UDT の実装に必要なコードから変更される可能性がある手続き型コードを分離すると、メンテナンスが大幅に簡略化されます。 UDT が機能するために必要なコードのみを含め、UDT 定義を可能な限り単純に保つことで、コードリビジョンやバグ修正のために UDT 自体をデータベースから削除する必要があるリスクが軽減されます。

通貨 UDT と通貨換算関数

AdventureWorks2022 サンプル データベースの Currency UDT には、UDT とそれに関連する関数を構成するための推奨される方法の便利な例が用意されています。 Currency UDT は、特定のカルチャの通貨システムに基づいてお金を処理するために使用され、ドル、ユーロなど、さまざまな通貨の種類を格納できます。 UDT クラスは、カルチャ名を文字列として公開し、金額を decimal データ型として公開します。 必要なシリアル化メソッドは、クラスを定義するアセンブリ内にすべて含まれます。 カルチャ間の通貨換算を実装する関数は、ConvertCurrencyという名前の外部関数として実装され、この関数は別のアセンブリに配置されます。 ConvertCurrency 関数は、AdventureWorks2022 データベース内のテーブルから変換率を取得することによって、その処理を行います。 変換率のソースを変更する必要がある場合、または既存のコードに対して他の変更が必要な場合は、Currency UDT に影響を与えずにアセンブリを簡単に変更できます。
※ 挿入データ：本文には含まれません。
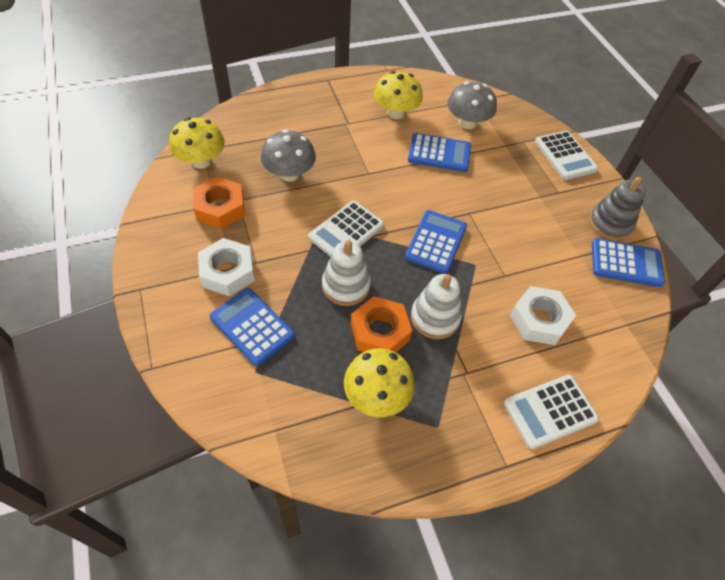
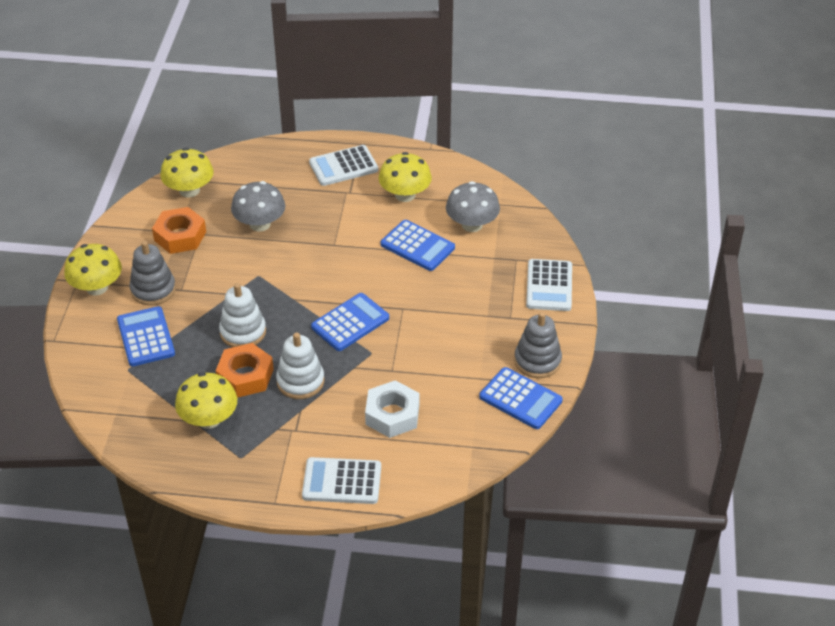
camera: 30 degrees right, 10 degrees down
white nut [198,238,255,296] -> grey stacking toy [129,241,176,306]
white calculator [308,201,384,257] -> white calculator moved to [309,145,378,186]
none -> yellow mushroom [64,244,122,295]

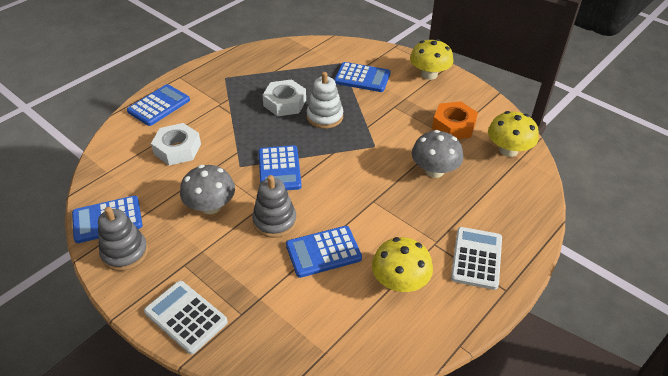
camera: 125 degrees right, 0 degrees up
grey stacking toy [129,241,176,306] -> grey stacking toy moved to [252,175,297,238]
yellow mushroom [175,372,237,429] -> none
orange nut [216,343,274,398] -> white nut [262,79,306,116]
white stacking toy [276,332,325,399] -> none
white calculator [302,457,381,504] -> blue calculator [127,84,190,126]
grey mushroom [446,181,500,232] -> grey mushroom moved to [180,165,235,214]

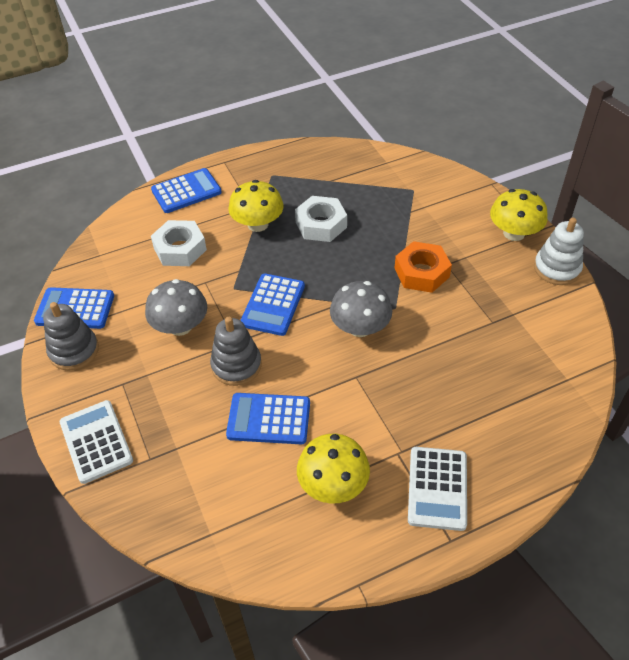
camera: 25 degrees right, 5 degrees up
white stacking toy [306,72,343,129] -> white stacking toy moved to [534,218,584,285]
blue calculator [334,62,390,92] -> none
grey mushroom [412,130,463,178] -> grey mushroom moved to [330,281,392,337]
orange nut [432,101,478,139] -> orange nut moved to [394,241,452,293]
white calculator [451,227,502,290] -> white calculator turned 150 degrees clockwise [408,447,467,531]
yellow mushroom [488,111,539,157] -> yellow mushroom moved to [228,180,284,232]

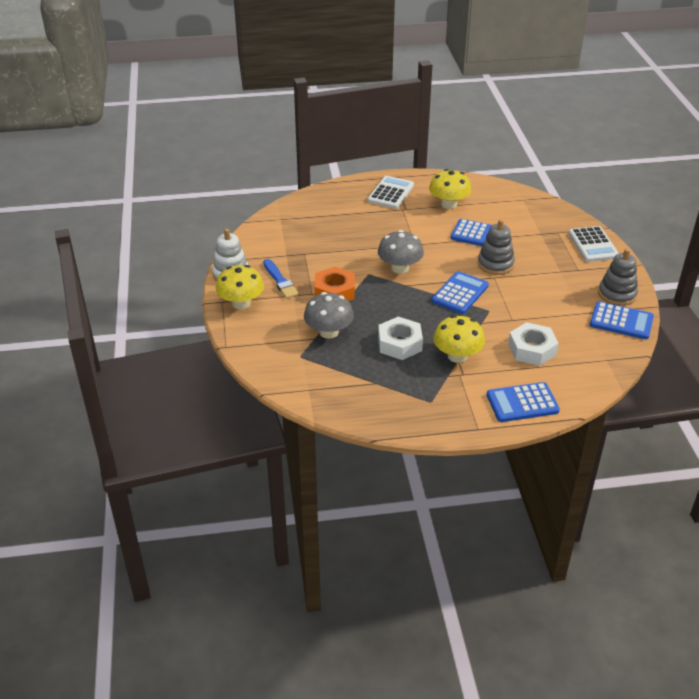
camera: 165 degrees left, 10 degrees down
grey mushroom [145,279,207,336] -> grey mushroom moved to [304,292,354,339]
none -> blue brush [263,259,299,299]

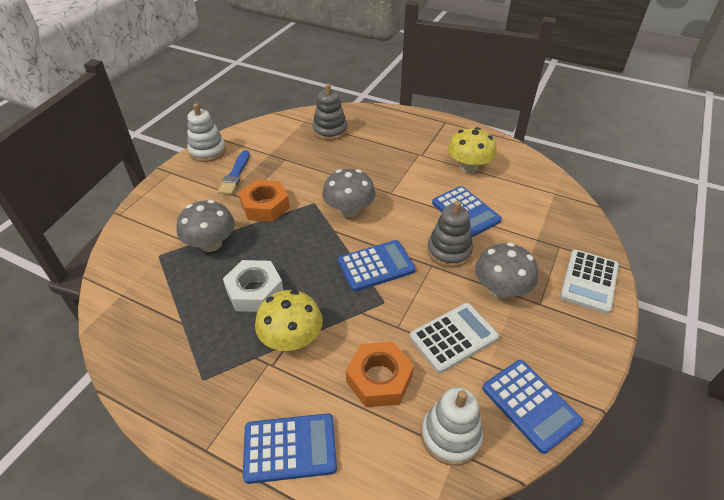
camera: 35 degrees right, 5 degrees up
yellow mushroom [216,265,264,309] -> none
white calculator [368,176,414,209] -> white calculator moved to [410,303,499,373]
blue calculator [487,382,560,422] -> blue calculator turned 150 degrees clockwise [243,413,337,484]
white nut [508,322,559,366] -> orange nut [346,342,414,407]
grey stacking toy [598,248,638,306] -> grey stacking toy moved to [312,84,347,140]
none -> white stacking toy [421,387,483,466]
none -> grey mushroom [475,243,538,299]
共通言語ランタイム (CLR) サンプルをインストールすると、Currency UDT 関数と ConvertCurrency 関数のコード 一覧を確認できます。

データベース間で UDT を使用する

定義上、UDT のスコープは 1 つのデータベースに設定されています。 そのため、あるデータベースで定義されている UDT は、別のデータベースの列定義では使用できません。 複数のデータベースで UDT を使用するには、各データベースの CREATE ASSEMBLY ステートメントと CREATE TYPE ステートメントを同じアセンブリで実行する必要があります。 アセンブリの名前、厳密な名前、カルチャ、バージョン、権限セット、およびバイナリの内容が同じ場合、それらのアセンブリは同一であると見なされます。
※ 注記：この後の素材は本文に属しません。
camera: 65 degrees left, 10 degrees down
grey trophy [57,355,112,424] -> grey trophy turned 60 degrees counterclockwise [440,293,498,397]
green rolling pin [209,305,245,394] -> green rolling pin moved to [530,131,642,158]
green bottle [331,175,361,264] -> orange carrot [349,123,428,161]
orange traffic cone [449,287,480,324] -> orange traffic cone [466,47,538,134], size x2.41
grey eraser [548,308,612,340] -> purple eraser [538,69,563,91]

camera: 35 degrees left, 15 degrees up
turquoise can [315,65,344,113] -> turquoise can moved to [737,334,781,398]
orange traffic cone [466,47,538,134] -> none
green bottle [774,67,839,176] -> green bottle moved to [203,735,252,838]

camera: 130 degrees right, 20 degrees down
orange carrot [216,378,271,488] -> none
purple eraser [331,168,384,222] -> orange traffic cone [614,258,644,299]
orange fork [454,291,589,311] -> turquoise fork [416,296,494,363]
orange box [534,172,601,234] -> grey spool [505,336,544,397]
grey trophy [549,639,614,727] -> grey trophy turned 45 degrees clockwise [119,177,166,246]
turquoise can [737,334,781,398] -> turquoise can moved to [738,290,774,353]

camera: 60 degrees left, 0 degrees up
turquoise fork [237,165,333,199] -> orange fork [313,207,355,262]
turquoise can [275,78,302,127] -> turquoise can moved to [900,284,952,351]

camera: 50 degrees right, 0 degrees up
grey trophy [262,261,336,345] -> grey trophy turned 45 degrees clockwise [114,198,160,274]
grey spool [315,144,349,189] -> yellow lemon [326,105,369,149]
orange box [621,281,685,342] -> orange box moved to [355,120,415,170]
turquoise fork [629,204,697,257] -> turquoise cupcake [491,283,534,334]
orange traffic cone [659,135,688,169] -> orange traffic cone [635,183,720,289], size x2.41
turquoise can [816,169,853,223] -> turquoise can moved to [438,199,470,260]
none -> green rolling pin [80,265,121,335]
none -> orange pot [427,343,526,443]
両方のデータベースに UDT を登録し、UDT にアクセスできるようになると、あるデータベースの UDT 値を別のデータベースで使用するために変換できます。 次のシナリオでは、同一の UDT を複数のデータベース間で使用できます。

  • 異なるデータベースで定義されているストアド プロシージャの呼び出し。

  • 異なるデータベースで定義されているテーブルのクエリ。

  • あるデータベース テーブルの UDT 列から UDT データを選択し、その UDT データを同一の UDT 列を使用して 2 つ目のデータベースに挿入する場合。
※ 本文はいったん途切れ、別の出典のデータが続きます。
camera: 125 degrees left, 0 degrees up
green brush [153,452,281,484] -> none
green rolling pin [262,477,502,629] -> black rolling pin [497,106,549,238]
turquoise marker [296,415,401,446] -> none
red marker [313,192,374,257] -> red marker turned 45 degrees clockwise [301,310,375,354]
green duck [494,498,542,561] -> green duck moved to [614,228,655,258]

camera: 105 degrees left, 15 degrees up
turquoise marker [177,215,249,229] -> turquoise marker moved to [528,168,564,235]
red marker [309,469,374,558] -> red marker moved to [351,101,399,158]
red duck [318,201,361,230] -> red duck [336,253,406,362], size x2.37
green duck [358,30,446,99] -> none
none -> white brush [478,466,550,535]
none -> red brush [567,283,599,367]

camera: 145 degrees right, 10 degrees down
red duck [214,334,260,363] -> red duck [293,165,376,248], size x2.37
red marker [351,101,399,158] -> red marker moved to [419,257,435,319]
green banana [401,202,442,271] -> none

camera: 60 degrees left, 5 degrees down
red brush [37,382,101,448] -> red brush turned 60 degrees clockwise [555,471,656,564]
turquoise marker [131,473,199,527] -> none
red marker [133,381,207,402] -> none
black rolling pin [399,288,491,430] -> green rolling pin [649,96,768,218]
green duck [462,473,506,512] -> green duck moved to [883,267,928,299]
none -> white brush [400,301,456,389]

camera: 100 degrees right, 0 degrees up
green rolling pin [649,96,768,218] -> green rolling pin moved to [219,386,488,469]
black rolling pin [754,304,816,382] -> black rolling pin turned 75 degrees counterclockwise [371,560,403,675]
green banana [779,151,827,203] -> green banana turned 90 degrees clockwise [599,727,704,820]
このような状況では、必要なすべての変換がサーバーで自動的に行われます。 Transact-SQL CAST または CONVERT 関数を使用して明示的に変換を実行することはできません。

SQL Server データベース エンジンが tempdb システム データベースに作業テーブルを作成するときに、UDT を使用するためのアクションを実行する必要はありません。 これには、UDT を含み、tempdbを透過的に利用するカーソル、テーブル変数、およびユーザー定義のテーブル値関数の処理が含まれます。 ただし、UDT 列を定義する一時テーブルを tempdb に明示的に作成する場合は、ユーザー データベースの場合と同じ方法で UDT tempdb 登録する必要があります。